What’s Under the ‘Hood’ of Self-Driving Cars?

Opinions expressed by Entrepreneur contributors are their own.

Waymo, a unit of Google’s Alphabet Inc, and Yandex Self-Driving Group, a division of the Russian-based Yandex corporation, are among more than a dozen leading names in automated vehicle software and hardware. The former recently launched a pilot self-driving taxi program in San Francisco, the latter has been testing its automated cars worldwide for the past several years and has self-driving rovers on several college campuses in the U.S. Not to be outdone, the Chinese tech company Baidu Inc., along with the Toyota-backed Chinese self-driving startup, Pony.ai, is set to debut a 100-car fleet of paid driverless taxis in Beijing in 2022, and has preliminary plans to launch a similar program in California in the same year (see link below).

The main challenge to such vehicles’ broader applicability, however, is training the AI that powers self-driving to the point of flawlessness.

It’s all about data

Software and data engineers train the algorithms that lie at the core of artificial intelligence, and for self-driving cars, data relating to the roads and driving conditions on and around them is key for navigation. To do so, AI must first learn what this data means, and this is where “data labeling” plays a critical role. Labeling data (essentially attaching a meaning to it) is the first step in creating this kind of full-fledged AI. Such labels, or meanings, must be informative, discriminating and independent. They also need to be precise and correspond to reality (the ground truth), which is why data labeling is a human-based process — often a tedious and arduous one, requiring thousands of people to examine and annotate (to label a vehicle as either a truck or a car, for example, or to distinguish among traffic light colors).

Imagine a self-driving car spotting a vehicle with a bicycle on top of it. It has detected an object, yes, but is it a bike or a car? Is it both? And most importantly, how should the system behave in response to it? This is where human help becomes indispensable, since only people can train computer vision models (the self-driving car’s “brain”) to properly detect complicated objects. They are also the ones fine-tuning AIs so that the latter understand different landscapes and avoid issues. Yandex self-driving cars, for instance, needed to label additional images from Las Vegas roads, such as traffic lights, which might be blinking yellow, unlike traffic lights in other countries. This way, Yandex helps its cars “wrap their head around” the town, one with little resemblance to Moscow, where they’d been originally “trained”.

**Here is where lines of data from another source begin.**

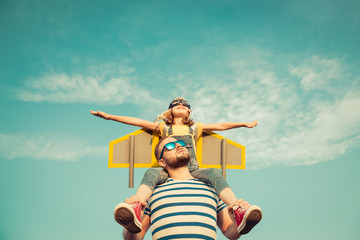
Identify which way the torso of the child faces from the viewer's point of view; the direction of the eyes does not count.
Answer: toward the camera

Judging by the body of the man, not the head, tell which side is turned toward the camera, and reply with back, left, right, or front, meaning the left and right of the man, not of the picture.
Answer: front

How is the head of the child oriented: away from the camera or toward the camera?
toward the camera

Data labeling types for self-driving cars include segmentation, 2D bounding boxes, lane marking, video tracking annotation, point annotation and 3D object recognition — each requiring careful treatment, as together they teach AI to understand what’s happening on the road. The more often data is labeled accurately, the faster the AI will pick it up, produce patterns, and avoid generating a distorted picture, which impedes them from differentiating safe from unsafe situations.

The labeling rush

Sudden high demand for data labeling gave rise to a host of new labeling services. Estimated to reach $8.22 billion by 2028, what’s referred to as the “data annotation” market offers a number of services to scale, with the aim of making the process increasingly quick and affordable. They include Toloka, Scale, Mighty AI, Appen, Cloud Factory, Amazon’s Mechanical Turk and many others. Yandex Self-Driving Group, for example, used Toloka to collect data in an expedited manner, saving multiple millions of dollars on its annotation. By now Yandex’s driverless cars have traveled more than 10.5 million miles. Another such company is Scale, a San Francisco-based startup that has created significant buzz in Silicon Valley. In 2018, the company secured $18 million to label raw data from clients such as Lyft, General Motors, Zoox, Voyage, nuTonomy and Embark. Scale’s mission is to improve built-in AIs by reviewing images, radar, and lidar data from cars alongside other sensor data to better identify objects on the road, including pedestrians and cyclists.

How mainstream will self-driving become?

Although self-driving technology is making enormous leaps forward, admittedly, it needs a lot more data to go mainstream. Despite launching driverless taxis in San Francisco and floating the idea of expanding to trucking, logistics and personal vehicles, Waymo is still putting a driver behind the steering wheel —a legal requirement as well as an acknowledgment that this technology is in the early stages of development. Yandex Self-Driving Group, meanwhile, is gearing up to launch an unmanned taxi program in Moscow this winter, making it possible to ride a robotic vehicle within certain areas.

Ultimately, much depends on building stable pipeline systems with automated quality control. If they become ubiquitous, this burgeoning industry could become commonplace in as few as ten years.